Words have meaning, he said, stating the obvious. No-one can deny that. And they have meaning because they are not like the algebraic signs of abstract logic: x, y, α, β. Rather, they share in what they describe via metaphor. They channel.
Even scientific words make direct links to the richness of reality, and draw on that vitality. If they didn’t, scientific theories would become uncoupled from the world and self-empty of meaning. Barfield was on the side of those who resist the kind of science that becomes “life-blind”, as the philosopher of science, Mary Midgley, calls it.
Think of a few scientific words. “Force”, “machine”, “energy”, “gravity”, “work”, “law”, “evolution”, “adaptation”, “fitness”.
They’re all metaphors at root, which becomes clear when they are used in other contexts. “The force of his will.” “The machinations of the princess.” “She has gravitas.” “It’s fit for the gods.”
Just because they are used as scientific terms, doesn’t mean that “force”, “machine”, “gravity”, “fitness” suddenly become colourless ciphers. They retain the potency that is instrumental in detecting the phenomena they describe.
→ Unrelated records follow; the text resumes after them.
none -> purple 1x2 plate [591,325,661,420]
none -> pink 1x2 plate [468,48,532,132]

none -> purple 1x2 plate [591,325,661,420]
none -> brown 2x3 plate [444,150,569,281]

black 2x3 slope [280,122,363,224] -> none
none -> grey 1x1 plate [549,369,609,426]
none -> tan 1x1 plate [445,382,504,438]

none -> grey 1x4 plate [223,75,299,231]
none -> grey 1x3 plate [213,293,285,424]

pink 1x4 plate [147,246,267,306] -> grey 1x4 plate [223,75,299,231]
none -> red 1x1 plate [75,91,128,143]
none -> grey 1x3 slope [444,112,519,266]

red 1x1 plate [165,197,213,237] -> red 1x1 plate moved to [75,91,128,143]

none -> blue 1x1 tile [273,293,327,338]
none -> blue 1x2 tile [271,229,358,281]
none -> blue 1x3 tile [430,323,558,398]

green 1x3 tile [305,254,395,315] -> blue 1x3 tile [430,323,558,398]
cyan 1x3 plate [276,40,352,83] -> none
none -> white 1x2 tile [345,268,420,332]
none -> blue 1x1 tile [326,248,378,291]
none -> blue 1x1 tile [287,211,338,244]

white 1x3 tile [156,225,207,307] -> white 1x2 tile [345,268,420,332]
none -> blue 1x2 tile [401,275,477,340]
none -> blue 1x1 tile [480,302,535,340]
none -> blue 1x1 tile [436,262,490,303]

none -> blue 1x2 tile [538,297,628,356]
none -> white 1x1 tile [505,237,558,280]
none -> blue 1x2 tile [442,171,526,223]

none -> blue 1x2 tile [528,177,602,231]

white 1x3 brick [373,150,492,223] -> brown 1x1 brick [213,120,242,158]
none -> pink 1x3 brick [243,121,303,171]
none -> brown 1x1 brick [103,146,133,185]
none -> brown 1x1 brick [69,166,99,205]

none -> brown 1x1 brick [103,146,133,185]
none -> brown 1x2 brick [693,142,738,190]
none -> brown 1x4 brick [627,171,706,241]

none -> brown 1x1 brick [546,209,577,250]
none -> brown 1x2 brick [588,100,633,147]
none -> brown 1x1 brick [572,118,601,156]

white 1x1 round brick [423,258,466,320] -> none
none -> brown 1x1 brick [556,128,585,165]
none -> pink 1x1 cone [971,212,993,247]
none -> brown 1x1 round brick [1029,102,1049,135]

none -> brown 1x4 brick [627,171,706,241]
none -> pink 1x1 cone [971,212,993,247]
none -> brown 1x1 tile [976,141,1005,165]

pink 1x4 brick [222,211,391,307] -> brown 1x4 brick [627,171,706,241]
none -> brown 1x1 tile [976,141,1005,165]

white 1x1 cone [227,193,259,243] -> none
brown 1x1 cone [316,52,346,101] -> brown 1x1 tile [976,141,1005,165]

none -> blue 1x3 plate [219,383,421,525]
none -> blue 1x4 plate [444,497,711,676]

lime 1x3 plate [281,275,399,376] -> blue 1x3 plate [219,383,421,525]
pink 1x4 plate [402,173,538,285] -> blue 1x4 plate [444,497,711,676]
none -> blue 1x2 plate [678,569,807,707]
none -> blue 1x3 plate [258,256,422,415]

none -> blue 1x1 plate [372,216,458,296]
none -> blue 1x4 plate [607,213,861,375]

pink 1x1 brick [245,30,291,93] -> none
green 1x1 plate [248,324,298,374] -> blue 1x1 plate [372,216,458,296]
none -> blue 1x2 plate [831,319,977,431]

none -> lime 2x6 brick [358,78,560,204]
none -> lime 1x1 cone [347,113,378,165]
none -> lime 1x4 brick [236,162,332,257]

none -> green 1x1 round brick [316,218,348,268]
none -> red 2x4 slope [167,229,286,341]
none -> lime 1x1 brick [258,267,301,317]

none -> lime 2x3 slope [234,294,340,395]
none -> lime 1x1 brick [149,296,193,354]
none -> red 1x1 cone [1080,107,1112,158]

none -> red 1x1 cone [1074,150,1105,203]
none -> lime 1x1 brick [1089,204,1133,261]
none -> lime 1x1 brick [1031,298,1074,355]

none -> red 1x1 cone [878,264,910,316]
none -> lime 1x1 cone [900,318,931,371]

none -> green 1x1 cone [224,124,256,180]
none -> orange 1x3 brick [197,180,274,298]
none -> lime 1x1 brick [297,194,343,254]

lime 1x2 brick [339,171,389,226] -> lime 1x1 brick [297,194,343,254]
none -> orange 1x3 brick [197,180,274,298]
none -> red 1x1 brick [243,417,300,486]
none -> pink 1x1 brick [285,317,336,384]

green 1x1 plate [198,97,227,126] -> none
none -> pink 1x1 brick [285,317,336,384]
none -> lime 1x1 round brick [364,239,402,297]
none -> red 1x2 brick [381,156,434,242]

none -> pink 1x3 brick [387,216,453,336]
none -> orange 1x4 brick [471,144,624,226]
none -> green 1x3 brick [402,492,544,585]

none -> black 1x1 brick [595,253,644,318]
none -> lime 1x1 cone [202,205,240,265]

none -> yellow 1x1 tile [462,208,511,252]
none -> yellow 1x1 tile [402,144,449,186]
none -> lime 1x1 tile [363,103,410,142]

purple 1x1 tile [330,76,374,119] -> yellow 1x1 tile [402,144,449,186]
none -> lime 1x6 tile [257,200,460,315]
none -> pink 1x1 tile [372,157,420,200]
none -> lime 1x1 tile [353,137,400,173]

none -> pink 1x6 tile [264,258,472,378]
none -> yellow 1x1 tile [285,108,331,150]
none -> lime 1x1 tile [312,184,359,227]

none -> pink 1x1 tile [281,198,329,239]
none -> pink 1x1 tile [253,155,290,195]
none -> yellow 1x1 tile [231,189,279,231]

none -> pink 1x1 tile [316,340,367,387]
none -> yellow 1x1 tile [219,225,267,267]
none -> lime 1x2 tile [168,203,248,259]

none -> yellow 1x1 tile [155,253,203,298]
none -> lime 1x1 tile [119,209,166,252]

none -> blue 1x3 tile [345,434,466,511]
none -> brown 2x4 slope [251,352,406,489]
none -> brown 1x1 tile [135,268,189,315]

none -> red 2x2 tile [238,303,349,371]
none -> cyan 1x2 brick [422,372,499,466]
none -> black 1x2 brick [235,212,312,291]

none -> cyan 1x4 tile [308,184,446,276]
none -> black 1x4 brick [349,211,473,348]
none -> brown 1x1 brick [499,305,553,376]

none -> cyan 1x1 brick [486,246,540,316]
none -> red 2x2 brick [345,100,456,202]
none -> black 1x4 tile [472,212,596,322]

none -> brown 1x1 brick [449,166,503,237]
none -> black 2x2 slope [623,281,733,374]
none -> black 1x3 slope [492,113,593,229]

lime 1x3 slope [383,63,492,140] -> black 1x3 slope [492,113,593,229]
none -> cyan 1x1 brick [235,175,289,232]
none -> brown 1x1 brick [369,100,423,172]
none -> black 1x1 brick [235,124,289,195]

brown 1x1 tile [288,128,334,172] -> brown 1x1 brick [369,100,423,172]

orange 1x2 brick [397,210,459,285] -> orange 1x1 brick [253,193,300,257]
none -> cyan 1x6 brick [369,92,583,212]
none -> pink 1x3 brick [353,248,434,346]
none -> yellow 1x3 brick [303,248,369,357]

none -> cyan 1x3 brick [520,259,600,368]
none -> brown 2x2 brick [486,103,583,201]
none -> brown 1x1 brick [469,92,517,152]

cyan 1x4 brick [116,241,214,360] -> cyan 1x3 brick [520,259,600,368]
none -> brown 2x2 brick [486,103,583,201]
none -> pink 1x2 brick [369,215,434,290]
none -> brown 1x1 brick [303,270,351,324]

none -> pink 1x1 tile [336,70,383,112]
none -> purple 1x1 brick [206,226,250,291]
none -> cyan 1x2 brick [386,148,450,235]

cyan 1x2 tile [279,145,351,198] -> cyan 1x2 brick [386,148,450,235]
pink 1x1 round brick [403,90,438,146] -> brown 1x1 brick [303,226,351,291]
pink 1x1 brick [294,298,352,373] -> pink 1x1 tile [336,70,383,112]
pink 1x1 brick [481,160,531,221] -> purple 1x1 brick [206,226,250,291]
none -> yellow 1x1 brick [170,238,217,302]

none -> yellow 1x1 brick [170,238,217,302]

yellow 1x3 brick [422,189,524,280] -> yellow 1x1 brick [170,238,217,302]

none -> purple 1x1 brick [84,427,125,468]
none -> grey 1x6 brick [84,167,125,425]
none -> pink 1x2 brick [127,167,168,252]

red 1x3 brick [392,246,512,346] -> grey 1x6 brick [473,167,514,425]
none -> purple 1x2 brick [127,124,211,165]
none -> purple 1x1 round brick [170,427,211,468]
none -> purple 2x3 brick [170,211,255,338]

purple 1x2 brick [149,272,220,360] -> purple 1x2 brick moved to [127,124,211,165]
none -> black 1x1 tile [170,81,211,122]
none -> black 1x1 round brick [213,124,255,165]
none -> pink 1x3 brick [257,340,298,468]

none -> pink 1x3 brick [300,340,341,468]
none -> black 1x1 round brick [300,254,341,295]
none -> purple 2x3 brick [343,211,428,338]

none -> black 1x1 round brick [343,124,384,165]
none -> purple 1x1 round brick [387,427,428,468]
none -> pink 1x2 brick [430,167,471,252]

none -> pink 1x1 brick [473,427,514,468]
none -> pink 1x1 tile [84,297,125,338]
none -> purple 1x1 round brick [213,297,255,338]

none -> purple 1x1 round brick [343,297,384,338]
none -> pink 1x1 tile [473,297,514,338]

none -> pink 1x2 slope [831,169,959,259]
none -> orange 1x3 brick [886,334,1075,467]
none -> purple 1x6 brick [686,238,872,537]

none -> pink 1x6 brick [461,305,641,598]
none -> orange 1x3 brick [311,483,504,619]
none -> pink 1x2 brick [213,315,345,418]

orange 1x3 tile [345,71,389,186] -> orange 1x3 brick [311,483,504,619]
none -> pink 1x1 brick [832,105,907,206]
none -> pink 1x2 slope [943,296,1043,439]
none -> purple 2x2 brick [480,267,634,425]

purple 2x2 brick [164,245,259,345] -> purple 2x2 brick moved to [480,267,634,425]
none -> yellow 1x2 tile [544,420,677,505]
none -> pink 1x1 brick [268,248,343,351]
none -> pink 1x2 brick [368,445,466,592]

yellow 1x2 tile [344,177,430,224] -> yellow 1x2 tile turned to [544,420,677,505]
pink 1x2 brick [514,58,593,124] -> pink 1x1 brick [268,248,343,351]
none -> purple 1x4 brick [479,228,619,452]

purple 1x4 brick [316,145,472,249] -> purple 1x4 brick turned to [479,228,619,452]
For example, some objected to Newton’s revolutionary theory of forces and gravity when it first appeared because they didn’t like the assertion that there are such things as forces and gravity in nature. Newton’s great rival, Leibnitz, thought that gravity makes sense when referring to human qualities – “She has gravitas” – but becomes pure superstition when used to describe an occult attraction between celestial bodies separated from one another over great distance.
But Newton’s new use of the word “gravity” stuck and it did so because the word has real meaning in its new context. It connects with one aspect of the liveliness of the world, in this case a quality of attraction, and communicates that quality to us. So, too, with other words. Further, it must also be the case that the minds that use such words participate in the liveliness too, directly or indirectly.
This is the secret life of words. They can turn a vague feeling into a clear thought. They are as much like a conjuror’s spell as a logician’s label. They are full of “bottled sunshine,” Barfield said. They have soul. He was to spend the rest of his life unpacking the implications of this point for humanity, the meaning of religion, and the significance of consciousness.